In honor of Dr. Martin Luther King Jr. Day, you may want to show the “I Have a Dream” speech to your students. I have found that this speech is captivating for elementary school students, but it is absolutely necessary for you to teach them about the speech before they listen.
I’d like to share my teaching notes (pdf) on MLK’s “I Have a Dream” speech with you and your students. I hope it helps you teach the historical context, allusions, and rhetorical techniques. If you copy my teaching notes for your students, I suggest you read the speech with them and explain the context. Then, listening to Dr. King give the speech will be an unforgettable experience for your students.
Why are teaching notes so important? The “I Have a Dream” speech is rich in allusions: historical, biblical, and even financial. Your students will appreciate these allusions—if they know about them.
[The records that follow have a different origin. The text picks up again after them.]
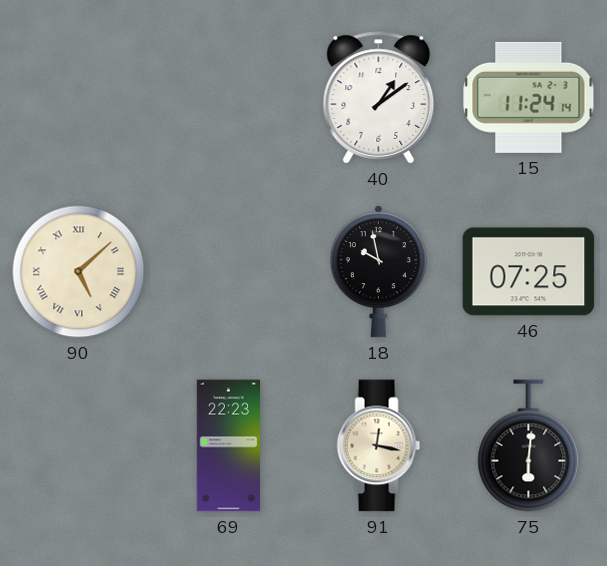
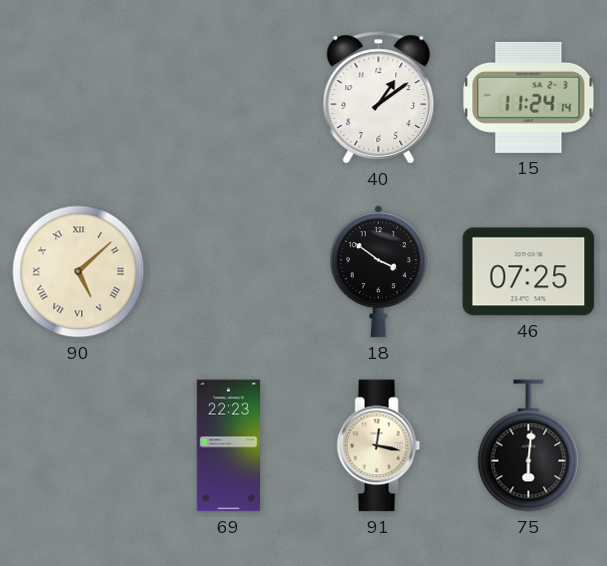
18: 9:58 -> 3:51
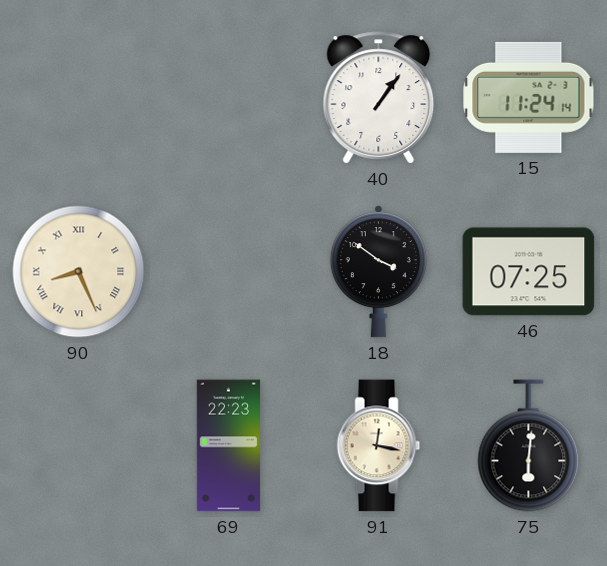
40: 1:09 -> 1:06
90: 5:08 -> 8:26
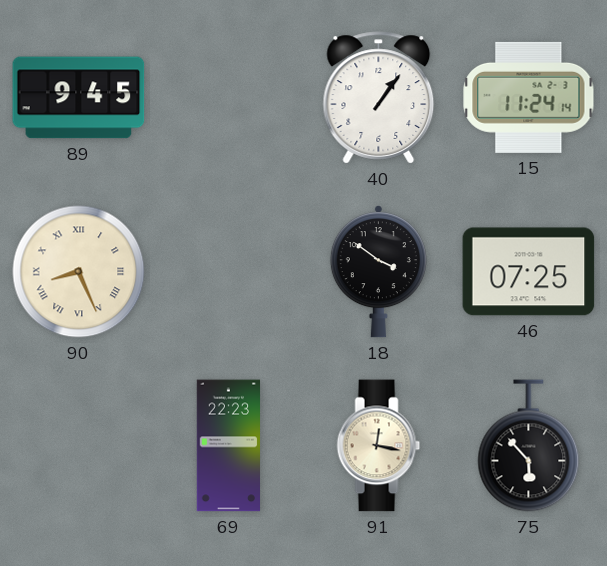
89: none -> 9:45
75: 6:01 -> 5:53
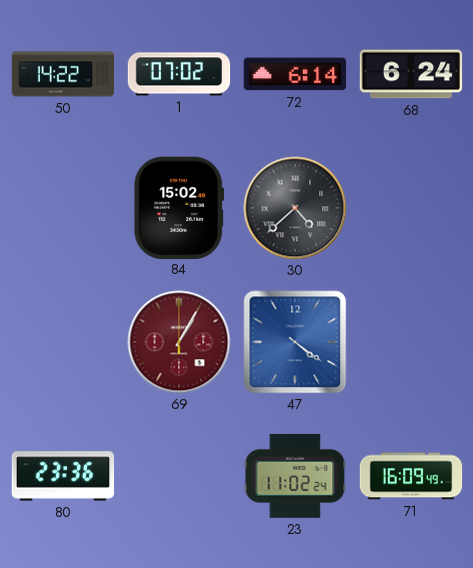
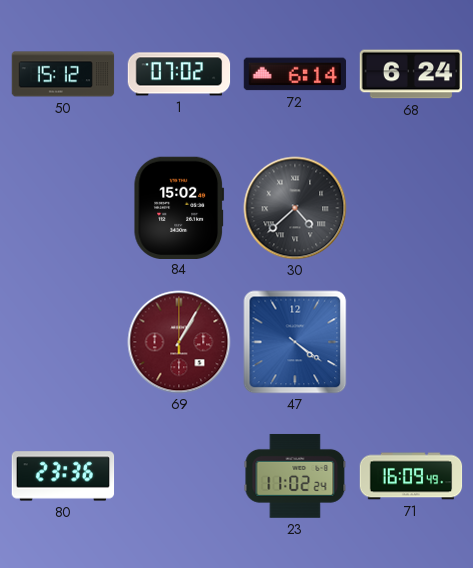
50: 14:22 -> 15:12
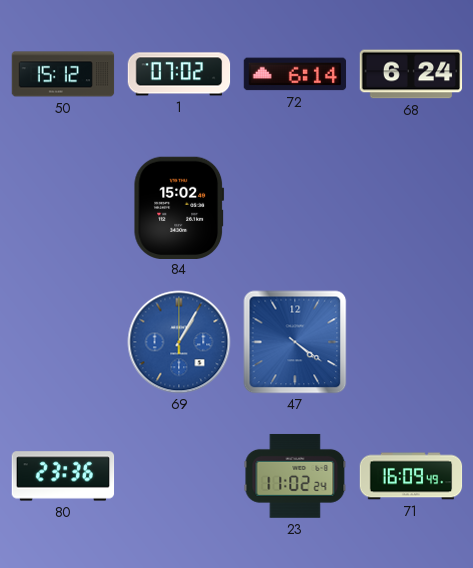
30: 4:38 -> none
69 dial: burgundy -> blue
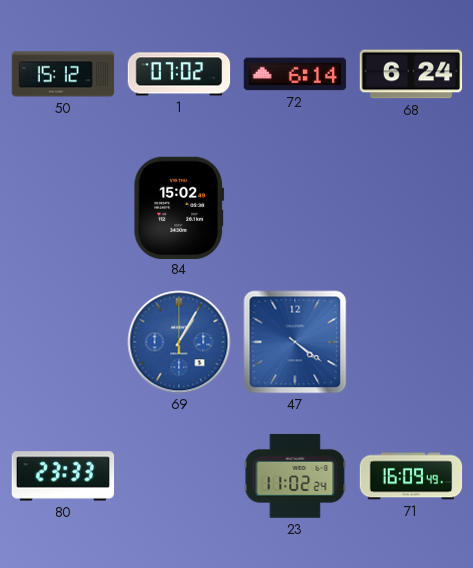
80: 23:36 -> 23:33
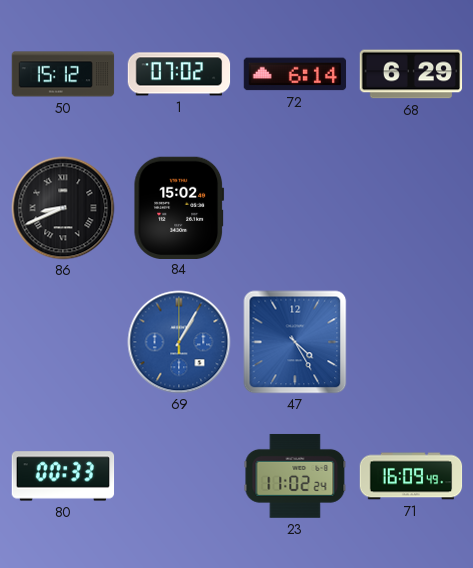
68: 6:24 -> 6:29
86: none -> 8:41
47: 4:21 -> 4:25
80: 23:33 -> 00:33
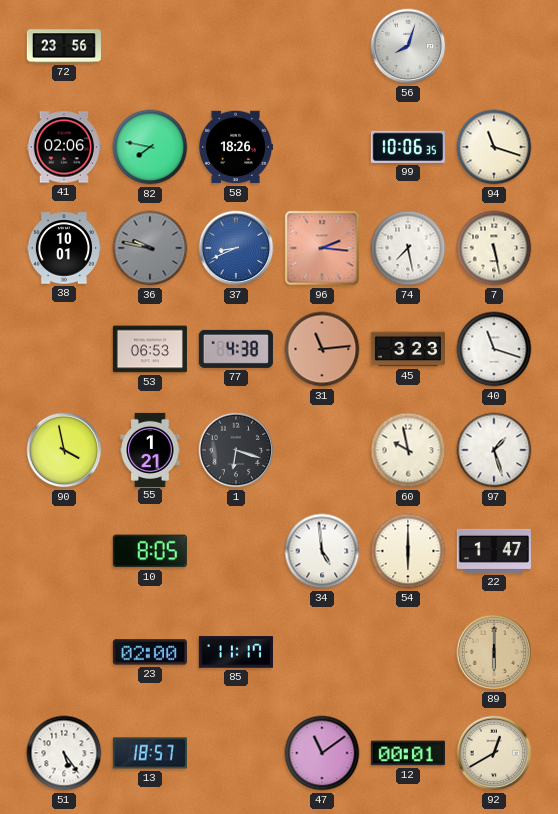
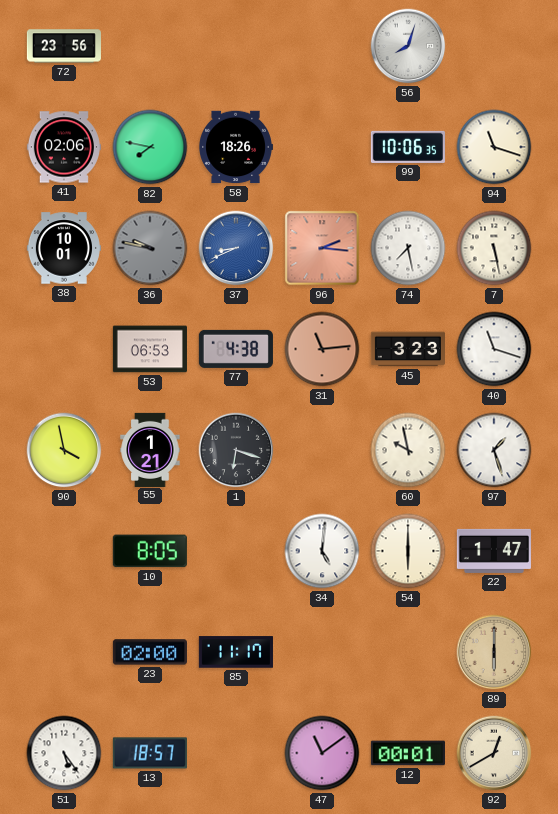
34: 4:59 -> 5:01
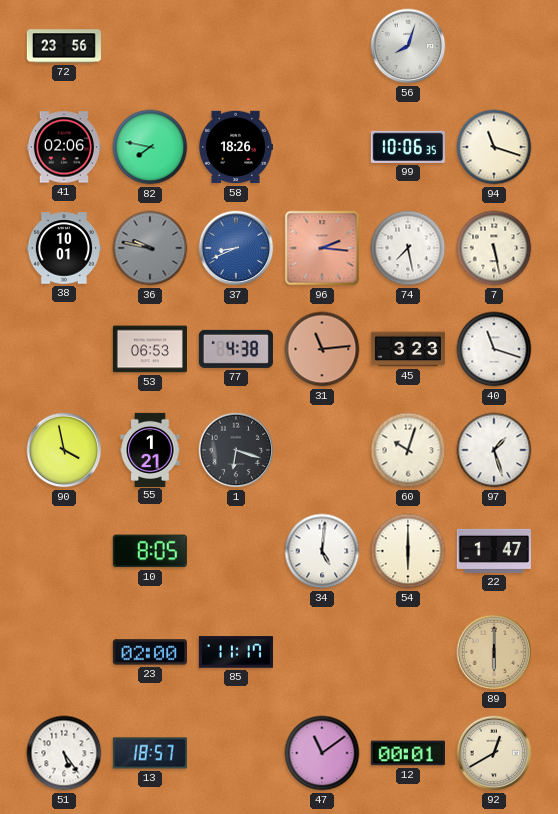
60: 9:58 -> 10:03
Take the first few paragraphs: will your students understand the significance of the speech’s setting, the Lincoln Memorial, and the phrase “a great American, in whose symbolic shadow we stand today” if you don’t explain these details? Will your students understand how the Declaration of Independence and the Constitution compare to a promissory note? My teaching notes explain these details clearly.
What about the famous part of the speech, at the end? For example, knowledge of geography is essential to understanding the “let freedom ring” section. Dr. King begins it with “let freedom ring…” [in famous landmarks of northern and western states]… “But not only that. Let freedom ring…” in famous landmarks in the southern states.] The sequence will be more memorable for your students if they understand this distinction. Without teaching notes, your students might miss much of the meaning.
I recommend you buy the Martin Luther King Jr. – I Have a Dream speech on DVD rather than listen to the speech through the Internet. This DVD introduces the speech with real footage of events leading up to it. You can also watch a featurette about the March on Washington on August 28, 1963. Your students will enjoy seeing the marchers and will be impressed with how well-dressed the marchers are. (Every year, this is the first thing my students notice.)